Detektif Houston Carol Stevenson menduga pasti lebih banyak korban yang jatuh daripada yang diketahui orang. Tapi, Taylor menyangkal beberapa kejahatan lain. "Saya kira dia takkan mengakui pembunuhan lain yang tidak kita ketahui," kata Stephenson.

Gary Taylor dituntut oleh jaksa agung Harris County, Texas, 28 Mei 1975, atas lima tuduhan kejahatan seksual. Tiga penyiksaan seksual, satu pemerkosaan, dan satu usaha pemerkosaan. Dia ditahan dengan uang jaminan AS $ 340.000.

Tanggal 29 Mei 1975, Gary Taylor resmi dituntut atas kasus pembunuhan tingkat pertama terhadap Vonnie Stuth. Tuntutan itu tercantum dalam surat pernyataan yang ditulis oleh wakil oditur senior King County, Phil Killien.

Sementara itu pupus sudah harapan keluarga Vonnie Stuth ketika jasad Vonnie ditemukan di sungai kecil, di kawasan Enumclaw, setelah 6 bulan menunggu. Lapisan teratas kue pernikahan Vonnie selama ini tetap mereka simpan di freezer. Siapa tahu Vonnie pulang dan bisa merayakan HUT perkawinannya tanggal 4 Mei. Tapi karena Vonnie telah tewas, ibu Vonnie, Lola Linstad, membuang kue itu.

Vonnie Stuth diduga ditembak pada bagian belakang kepala ketika dia berusaha lari dari Taylor begitu tiba di tanah pertanian Enumclaw. Dugaan itu diperkuat bahwa dia masih berpakaian lengkap ketika tubuhnya ditemukan. Itu karena Vonnie berpembawaan keras, dan pasti marah saat tahu tidak ada anjing dalam van. Ini sedikit menghibur keluarganya. 

Oleh Hakim King County William Goodloe di Seattle, Taylor juga dinyatakan bersalah atas pembunuhan tingkat kedua. Hakim Goodloe memvonis Gary Addison Taylor hukuman seumur hidup. Wakil oditur, Joanne Maida, minta rekomendasi hukuman setidaknya seumur hidup. 

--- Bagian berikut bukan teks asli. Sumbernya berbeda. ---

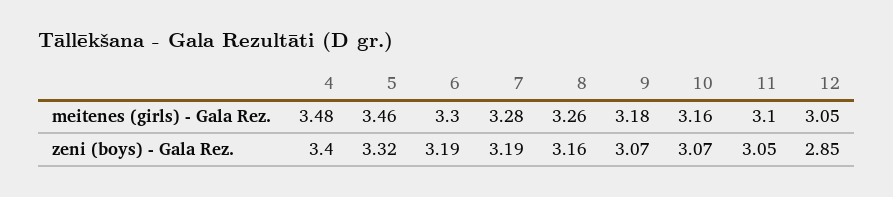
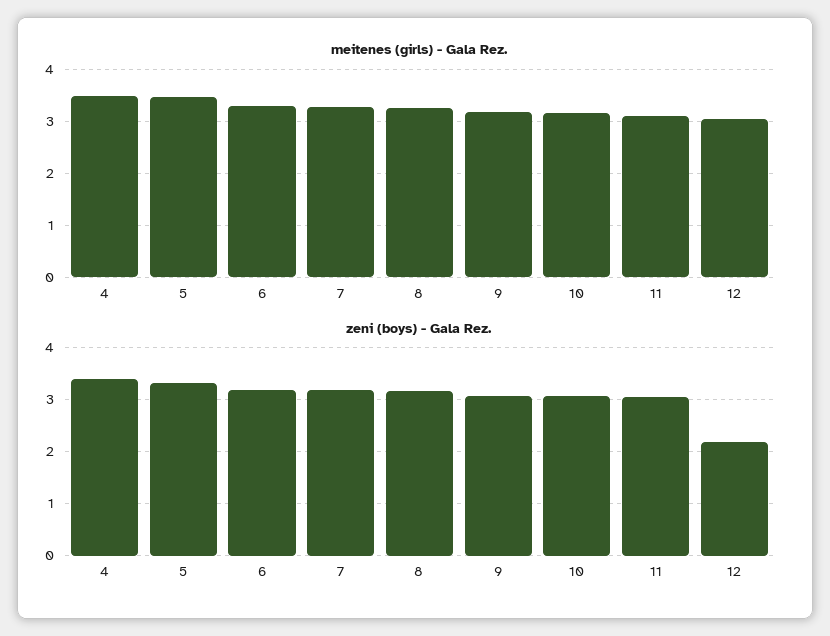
  {
    "meitenes (girls) - Gala Rez.": {
      "4": 3.48,
      "5": 3.46,
      "6": 3.3,
      "7": 3.28,
      "8": 3.26,
      "9": 3.18,
      "10": 3.16,
      "11": 3.1,
      "12": 3.05
    },
    "zeni (boys) - Gala Rez.": {
      "4": 3.4,
      "5": 3.32,
      "6": 3.19,
      "7": 3.19,
      "8": 3.16,
      "9": 3.07,
      "10": 3.07,
      "11": 3.05,
-     "12": 2.85
+     "12": 2.2
    }
  }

"Jika saya punya kuasa untuk melakukan itu, saya akan merekomendasikannya," ujar Hakim Goodloe. Namun, dia tidak punya kuasa itu.

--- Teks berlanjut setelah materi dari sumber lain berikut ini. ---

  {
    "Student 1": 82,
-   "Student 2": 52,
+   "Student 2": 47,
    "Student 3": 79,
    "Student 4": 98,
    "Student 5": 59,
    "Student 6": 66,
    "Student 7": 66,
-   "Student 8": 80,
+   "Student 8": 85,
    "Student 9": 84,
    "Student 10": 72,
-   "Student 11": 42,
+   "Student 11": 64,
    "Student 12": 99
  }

Kenyataannya, hukuman minimal atas pembunuhan tingkat kedua sedikitnya lima tahun penjara. Jaksa King County mengusulkan agar dewan di Washington yang berhak membebaskan narapidana dengan jaminan uang atau syarat untuk tidak membebas-bersyaratkan Taylor selama paling tidak 15 tahun. Taylor memasuki ruang pengadilan dengan tenang dan tersenyum. Seusai mendengar vonisnya, Gary Addison Taylor berjabatan tangan dengan pengacaranya. la juga menyampaikan penyesalan atas tewasnya Vonnie Stuth.

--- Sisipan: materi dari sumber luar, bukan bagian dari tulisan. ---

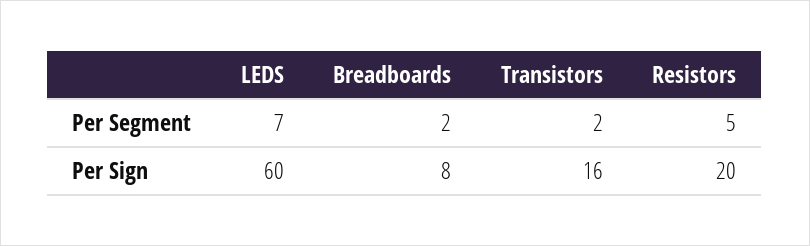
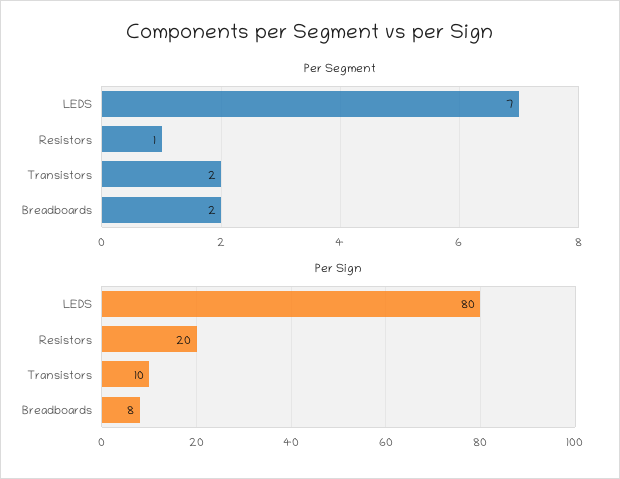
  {
    "Per Segment": {
      "LEDS": 7,
      "Breadboards": 2,
      "Transistors": 2,
-     "Resistors": 5
+     "Resistors": 1
    },
    "Per Sign": {
-     "LEDS": 60,
+     "LEDS": 80,
      "Breadboards": 8,
-     "Transistors": 16,
+     "Transistors": 10,
      "Resistors": 20
    }
  }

Gary Taylor mengaku membunuh empat wanita dan memperkosa lima lagi. la dijebloskan ke Penjara Washington di Walla Walla. Meski statusnya selalu ditinjau kembali setiap beberapa tahun, paling cepat Taylor baru akan bebas pada 17 Mei 2036. Jika dia tetap hidup, usianya 100 tahun. Mudah-mudahan saat itu ia sudah tidak berbahaya lagi.